Detroit City Councilwoman Martha Reeves, former lead singer of the Vandellas, will testify before an “awareness for fairness” town hall meeting convened by Rep. John Conyers Jr., chairman of the House Judiciary Committee.
The way I presented the bill to a lot of Congress people, I turned a couple of heads on it. Some of them didn’t know that everything else in radio is paid. Whether you talk, you walk, whatever you do, it’s paid -- except for the performers on disc.
Opponents claim Conyers’ bill would impose a “performance tax” on local radio stations. They accuse performance artists and record labels of being greedy ingrates:
In recent years, the record labels have seen sales of albums decline as more listeners opt for digital downloads.
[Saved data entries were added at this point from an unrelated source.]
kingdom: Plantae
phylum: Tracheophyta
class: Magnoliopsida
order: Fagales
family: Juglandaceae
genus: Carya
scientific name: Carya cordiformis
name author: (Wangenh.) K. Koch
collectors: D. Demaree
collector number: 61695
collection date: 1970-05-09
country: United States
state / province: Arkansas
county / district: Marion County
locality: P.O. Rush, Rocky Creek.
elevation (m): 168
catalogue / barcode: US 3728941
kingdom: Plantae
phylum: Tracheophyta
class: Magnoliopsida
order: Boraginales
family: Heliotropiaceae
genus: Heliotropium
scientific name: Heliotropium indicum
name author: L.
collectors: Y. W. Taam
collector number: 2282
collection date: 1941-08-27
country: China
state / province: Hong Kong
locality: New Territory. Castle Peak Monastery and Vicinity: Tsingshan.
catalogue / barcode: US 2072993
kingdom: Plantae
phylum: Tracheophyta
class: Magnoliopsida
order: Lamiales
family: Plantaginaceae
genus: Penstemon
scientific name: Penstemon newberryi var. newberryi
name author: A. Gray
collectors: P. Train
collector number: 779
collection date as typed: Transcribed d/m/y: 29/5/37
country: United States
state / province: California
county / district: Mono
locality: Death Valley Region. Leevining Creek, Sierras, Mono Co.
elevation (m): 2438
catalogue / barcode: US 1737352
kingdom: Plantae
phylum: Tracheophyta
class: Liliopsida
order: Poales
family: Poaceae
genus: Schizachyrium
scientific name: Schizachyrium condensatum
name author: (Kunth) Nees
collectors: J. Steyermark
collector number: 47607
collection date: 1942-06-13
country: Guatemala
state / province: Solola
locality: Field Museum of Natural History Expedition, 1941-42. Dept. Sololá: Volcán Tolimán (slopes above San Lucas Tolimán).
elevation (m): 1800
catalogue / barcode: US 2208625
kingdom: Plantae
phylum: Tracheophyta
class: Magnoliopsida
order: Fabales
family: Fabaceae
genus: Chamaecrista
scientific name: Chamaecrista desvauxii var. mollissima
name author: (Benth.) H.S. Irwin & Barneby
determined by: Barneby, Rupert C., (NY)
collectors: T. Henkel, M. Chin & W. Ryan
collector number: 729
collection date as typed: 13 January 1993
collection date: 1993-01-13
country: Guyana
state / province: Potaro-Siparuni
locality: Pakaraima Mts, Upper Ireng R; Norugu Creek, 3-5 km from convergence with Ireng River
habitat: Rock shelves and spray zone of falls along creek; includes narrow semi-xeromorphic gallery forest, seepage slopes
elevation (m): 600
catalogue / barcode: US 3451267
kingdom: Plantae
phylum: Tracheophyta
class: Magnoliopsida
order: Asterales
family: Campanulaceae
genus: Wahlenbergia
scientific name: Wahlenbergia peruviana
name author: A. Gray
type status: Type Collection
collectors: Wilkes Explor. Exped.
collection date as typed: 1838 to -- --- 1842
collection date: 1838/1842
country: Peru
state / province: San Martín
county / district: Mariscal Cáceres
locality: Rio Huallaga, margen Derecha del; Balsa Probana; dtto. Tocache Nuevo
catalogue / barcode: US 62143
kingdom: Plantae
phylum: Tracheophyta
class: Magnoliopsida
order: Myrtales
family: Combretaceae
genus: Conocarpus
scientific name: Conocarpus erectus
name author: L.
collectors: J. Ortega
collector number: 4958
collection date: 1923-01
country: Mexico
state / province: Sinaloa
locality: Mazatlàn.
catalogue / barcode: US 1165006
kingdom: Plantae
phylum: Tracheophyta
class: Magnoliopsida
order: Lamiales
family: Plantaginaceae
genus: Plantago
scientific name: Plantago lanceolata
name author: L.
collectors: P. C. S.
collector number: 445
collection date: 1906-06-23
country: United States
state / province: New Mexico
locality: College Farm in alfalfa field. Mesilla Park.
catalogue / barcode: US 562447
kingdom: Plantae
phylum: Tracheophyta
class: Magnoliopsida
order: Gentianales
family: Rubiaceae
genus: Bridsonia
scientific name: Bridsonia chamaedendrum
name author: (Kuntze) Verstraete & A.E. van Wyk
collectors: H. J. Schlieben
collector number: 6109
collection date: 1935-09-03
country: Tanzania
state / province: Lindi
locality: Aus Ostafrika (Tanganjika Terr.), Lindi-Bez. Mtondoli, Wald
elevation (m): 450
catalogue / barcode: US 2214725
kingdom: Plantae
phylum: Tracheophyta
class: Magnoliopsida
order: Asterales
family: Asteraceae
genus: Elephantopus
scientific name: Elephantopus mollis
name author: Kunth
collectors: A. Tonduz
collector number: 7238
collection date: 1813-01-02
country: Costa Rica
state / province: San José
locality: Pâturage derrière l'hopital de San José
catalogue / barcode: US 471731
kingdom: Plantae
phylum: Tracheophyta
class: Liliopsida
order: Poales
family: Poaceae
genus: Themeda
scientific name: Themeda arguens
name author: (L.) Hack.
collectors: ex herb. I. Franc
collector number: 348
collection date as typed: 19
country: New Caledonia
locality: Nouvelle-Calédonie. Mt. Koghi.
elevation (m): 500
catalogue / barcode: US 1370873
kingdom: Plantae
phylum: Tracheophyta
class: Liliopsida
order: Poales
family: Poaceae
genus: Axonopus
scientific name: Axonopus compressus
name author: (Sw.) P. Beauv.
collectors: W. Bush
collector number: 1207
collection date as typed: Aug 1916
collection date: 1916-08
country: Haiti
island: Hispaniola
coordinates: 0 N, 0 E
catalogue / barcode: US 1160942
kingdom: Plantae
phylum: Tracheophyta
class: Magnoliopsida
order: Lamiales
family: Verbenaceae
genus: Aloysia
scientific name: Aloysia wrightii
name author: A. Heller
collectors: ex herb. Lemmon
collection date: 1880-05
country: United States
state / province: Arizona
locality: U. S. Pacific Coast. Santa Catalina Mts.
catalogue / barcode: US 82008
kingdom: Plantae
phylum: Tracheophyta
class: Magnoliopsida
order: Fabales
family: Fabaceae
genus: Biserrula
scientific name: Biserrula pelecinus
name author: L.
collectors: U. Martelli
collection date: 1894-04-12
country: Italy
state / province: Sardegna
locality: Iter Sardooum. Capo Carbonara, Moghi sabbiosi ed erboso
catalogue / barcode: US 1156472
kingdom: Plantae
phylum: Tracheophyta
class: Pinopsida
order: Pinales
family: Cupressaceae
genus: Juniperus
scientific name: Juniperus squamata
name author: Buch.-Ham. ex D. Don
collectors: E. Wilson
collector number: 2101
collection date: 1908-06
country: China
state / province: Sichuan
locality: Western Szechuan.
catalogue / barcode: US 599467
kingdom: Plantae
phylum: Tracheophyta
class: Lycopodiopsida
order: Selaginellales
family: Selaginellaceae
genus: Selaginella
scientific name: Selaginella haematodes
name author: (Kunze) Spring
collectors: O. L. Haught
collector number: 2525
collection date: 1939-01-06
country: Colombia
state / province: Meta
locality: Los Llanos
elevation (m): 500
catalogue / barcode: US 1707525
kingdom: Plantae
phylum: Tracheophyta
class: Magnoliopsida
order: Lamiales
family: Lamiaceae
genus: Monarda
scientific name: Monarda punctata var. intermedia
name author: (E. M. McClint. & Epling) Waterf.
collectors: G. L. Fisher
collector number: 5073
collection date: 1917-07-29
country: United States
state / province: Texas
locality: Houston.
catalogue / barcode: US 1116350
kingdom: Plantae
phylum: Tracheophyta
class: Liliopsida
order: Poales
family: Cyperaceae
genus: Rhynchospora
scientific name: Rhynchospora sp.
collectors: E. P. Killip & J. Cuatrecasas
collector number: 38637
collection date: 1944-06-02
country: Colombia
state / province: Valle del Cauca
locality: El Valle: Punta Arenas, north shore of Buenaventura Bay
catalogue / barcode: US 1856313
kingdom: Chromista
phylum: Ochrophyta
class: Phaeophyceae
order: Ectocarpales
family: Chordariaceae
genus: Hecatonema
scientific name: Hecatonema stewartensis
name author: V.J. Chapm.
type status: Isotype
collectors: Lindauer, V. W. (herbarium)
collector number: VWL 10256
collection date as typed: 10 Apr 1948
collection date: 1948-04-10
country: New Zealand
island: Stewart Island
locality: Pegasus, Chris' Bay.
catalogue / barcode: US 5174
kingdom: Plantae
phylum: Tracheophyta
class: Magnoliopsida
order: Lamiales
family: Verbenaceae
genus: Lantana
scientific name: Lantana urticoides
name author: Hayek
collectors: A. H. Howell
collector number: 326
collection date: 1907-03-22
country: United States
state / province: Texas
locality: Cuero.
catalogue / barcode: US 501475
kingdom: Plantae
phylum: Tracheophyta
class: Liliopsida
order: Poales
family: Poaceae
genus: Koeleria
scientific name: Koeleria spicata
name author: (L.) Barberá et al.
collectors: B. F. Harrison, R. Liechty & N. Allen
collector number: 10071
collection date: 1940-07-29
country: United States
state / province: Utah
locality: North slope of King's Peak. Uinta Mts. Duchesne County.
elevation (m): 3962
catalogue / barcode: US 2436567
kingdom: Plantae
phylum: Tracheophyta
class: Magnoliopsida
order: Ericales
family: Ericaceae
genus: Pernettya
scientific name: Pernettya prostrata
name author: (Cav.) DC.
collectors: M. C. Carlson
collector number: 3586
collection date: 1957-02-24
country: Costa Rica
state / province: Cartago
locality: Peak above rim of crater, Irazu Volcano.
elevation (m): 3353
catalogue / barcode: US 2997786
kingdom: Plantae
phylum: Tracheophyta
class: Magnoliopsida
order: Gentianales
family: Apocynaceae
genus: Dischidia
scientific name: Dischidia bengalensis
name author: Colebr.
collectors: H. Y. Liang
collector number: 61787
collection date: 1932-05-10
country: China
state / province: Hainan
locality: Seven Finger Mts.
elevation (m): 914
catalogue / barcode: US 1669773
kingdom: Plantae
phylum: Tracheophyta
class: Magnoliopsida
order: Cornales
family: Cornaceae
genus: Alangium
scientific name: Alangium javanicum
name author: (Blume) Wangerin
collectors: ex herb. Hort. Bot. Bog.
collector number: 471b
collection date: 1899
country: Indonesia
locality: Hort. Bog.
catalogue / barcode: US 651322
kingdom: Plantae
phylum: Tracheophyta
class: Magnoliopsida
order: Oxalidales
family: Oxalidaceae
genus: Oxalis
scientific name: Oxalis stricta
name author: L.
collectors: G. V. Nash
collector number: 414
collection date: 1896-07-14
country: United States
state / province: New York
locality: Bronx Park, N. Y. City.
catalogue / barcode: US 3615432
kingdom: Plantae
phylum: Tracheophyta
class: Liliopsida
However, radio remains the number one promotional vehicle for music – it’s not responsible for the label’s resistance to the digital age, and it shouldn’t be on the hook to fix it. Radio already provides between $1.5 to $2.4 billion dollars annually in music sales for artists and record labels. By pushing a tax on local radio, record labels are biting the hand that feeds them.
Not so, says Fakir:
There has been misinformation, particularly in Detroit, coming from (Radio One CEO) Cathy Hughes, that this is some sort of tax. It’s not a tax, it’s something that’s long overdue.